Lucht die rond een groot lagedruksysteem draait, definieert een cycloon. Extratropische cyclonen creëren veel van het onrustige weer op de middelste breedtegraden van de aarde, terwijl tropische cyclonen gevoed door warm oceaanwater enkele van de meest gewelddadige van alle stormen vertegenwoordigen. In algemeen gebruik verwijst "cycloon" naar een tropische cycloon uit een bepaald deel van de wereld; dezelfde stormen, die winden hebben van 74 mijl per uur of meer, worden elders "orkanen" en "tyfoons" genoemd.
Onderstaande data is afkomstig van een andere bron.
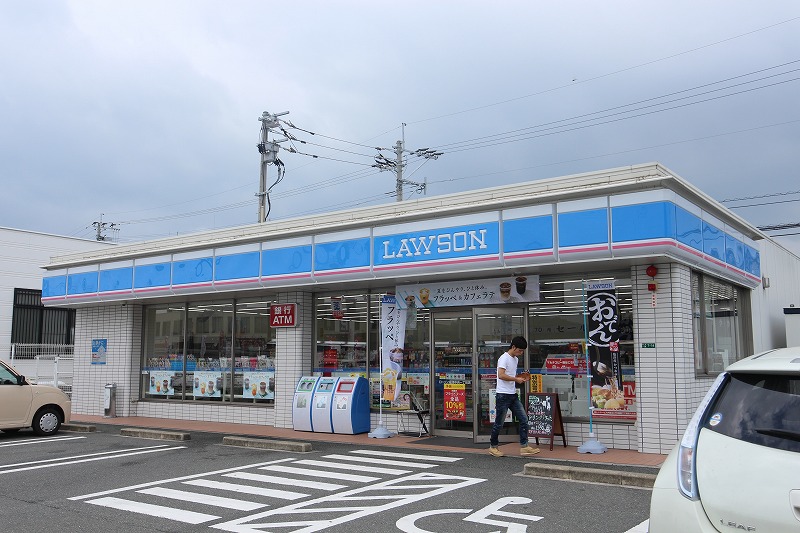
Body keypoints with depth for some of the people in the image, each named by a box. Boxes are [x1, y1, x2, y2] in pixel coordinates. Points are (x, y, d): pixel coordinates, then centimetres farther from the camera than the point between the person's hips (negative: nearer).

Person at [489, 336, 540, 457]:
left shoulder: (516, 359, 17)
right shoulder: (504, 358, -12)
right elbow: (501, 375, -24)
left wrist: (521, 376, 8)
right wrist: (516, 379, -17)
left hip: (513, 395, 9)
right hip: (503, 395, -9)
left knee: (524, 420, 2)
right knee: (499, 423, 1)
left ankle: (524, 447, 5)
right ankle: (493, 447, 16)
Tropische cyclonen komen elk jaar voor in meerdere oceaanbekkens, krijgen officiële namen en halen vaak het nieuws - dus het zijn uitstekende startpunten om kinderen basisfeiten over het weer te leren.
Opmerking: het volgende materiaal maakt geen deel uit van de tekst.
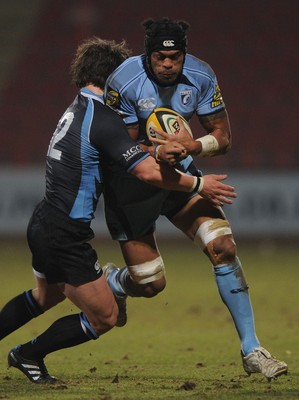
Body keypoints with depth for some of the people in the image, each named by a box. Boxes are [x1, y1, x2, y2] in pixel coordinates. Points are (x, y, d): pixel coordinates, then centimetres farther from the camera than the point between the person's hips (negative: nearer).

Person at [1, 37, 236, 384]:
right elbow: (148, 172, -25)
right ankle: (29, 355, 14)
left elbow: (128, 152, 16)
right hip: (65, 235, -10)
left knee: (46, 296, 35)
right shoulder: (102, 119, -20)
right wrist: (198, 185, -13)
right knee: (104, 317, 2)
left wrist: (161, 152, -2)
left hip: (42, 225, 10)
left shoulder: (77, 109, 10)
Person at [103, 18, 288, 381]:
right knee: (149, 284, -2)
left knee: (224, 248, -13)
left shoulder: (200, 77, -11)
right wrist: (160, 151, -37)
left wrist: (193, 145, -30)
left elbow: (222, 138, -7)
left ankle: (251, 351, -5)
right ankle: (103, 282, 37)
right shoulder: (124, 82, -23)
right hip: (130, 184, -4)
Cycloon Fast Facts: waar ze voorkomen
Tropische cyclonen vereisen oceaantemperaturen van ongeveer 80 graden Fahrenheit of meer om zich te vormen, dus ze ontstaan in een vrij smalle gordel aan weerszijden van de evenaar: voornamelijk tussen 5 en 30 graden van breedtegraad. In de Stille Zuidzee en de Indische Oceaan noemen meteorologen tropische cyclonen gewoon 'cyclonen'. Deze hevig roterende windstormen gaan door "orkaan" in de Atlantische Oceaan, de Caribische Zee en het noordoosten Grote Oceaan; ze staan bekend als "tyfoons" in de noordwestelijke Stille Oceaan. Deze verschillende namen verwijzen allemaal naar dezelfde soort storm.
Delen van een cycloon
Het lagedrukcentrum van een tropische cycloon markeert het 'oog', een verrassend rustig gebied dat gewoonlijk 20 tot 65 kilometer breed is. De invloed van de rotatie van de aarde op de luchtbeweging - het Coriolis-effect - betekent dat winden rond dit oog draaien: tegen de klok in op het noordelijk halfrond en tegen de klok in op het zuidelijk halfrond. Gewoonlijk waaien de sterkste winden net om het oog in de ring van onweersbuien die de "oogmuur" wordt genoemd. De wolken die zich rond de buitenkant van de storm vormen, creëren zijn spiraalvormige 'regenbanden'.
Een cycloon meten
De windsnelheid van een cycloon bepaalt de intensiteit. Verschillende delen van de wereld gebruiken hun eigen intensiteitsschalen om tropische cyclonen te rangschikken. In Australië - een van de regio's waar de term 'cycloon' naar deze stormen verwijst - heeft een cycloon van categorie 1 windstoten van minder dan 78 mijl per uur. In een storm van categorie 2 zijn windstoten tussen 78 en 102 mijl per uur; in een categorie 3, tussen 103 en 139 mijl per uur; en in een categorie 4, tussen 140 en 173 mijl per uur. De meest intense cyclonen, met windstoten van 174 mijl per uur of meer, vallen in de categorie 5-classificatie.
Cycloonnamen
Wanneer meteorologen zien dat zich een nieuwe tropische cycloon heeft gevormd, geven ze deze een naam om voorspellingen en waarschuwingen te geven aan mensen die mogelijk door de storm worden getroffen. De Wereld Meteorologische Organisatie (WMO) houdt toezicht op de naamgevingsconventies voor de verschillende tropische cycloonbekkens, waarbij de namen voor elk nieuw cycloonseizoen alfabetisch worden toegepast. Namen kunnen in de loop van de seizoenen opnieuw worden gebruikt, maar die van bepaalde cyclonen die leiden tot groot verlies aan mensenlevens of schade, kunnen worden ingetrokken.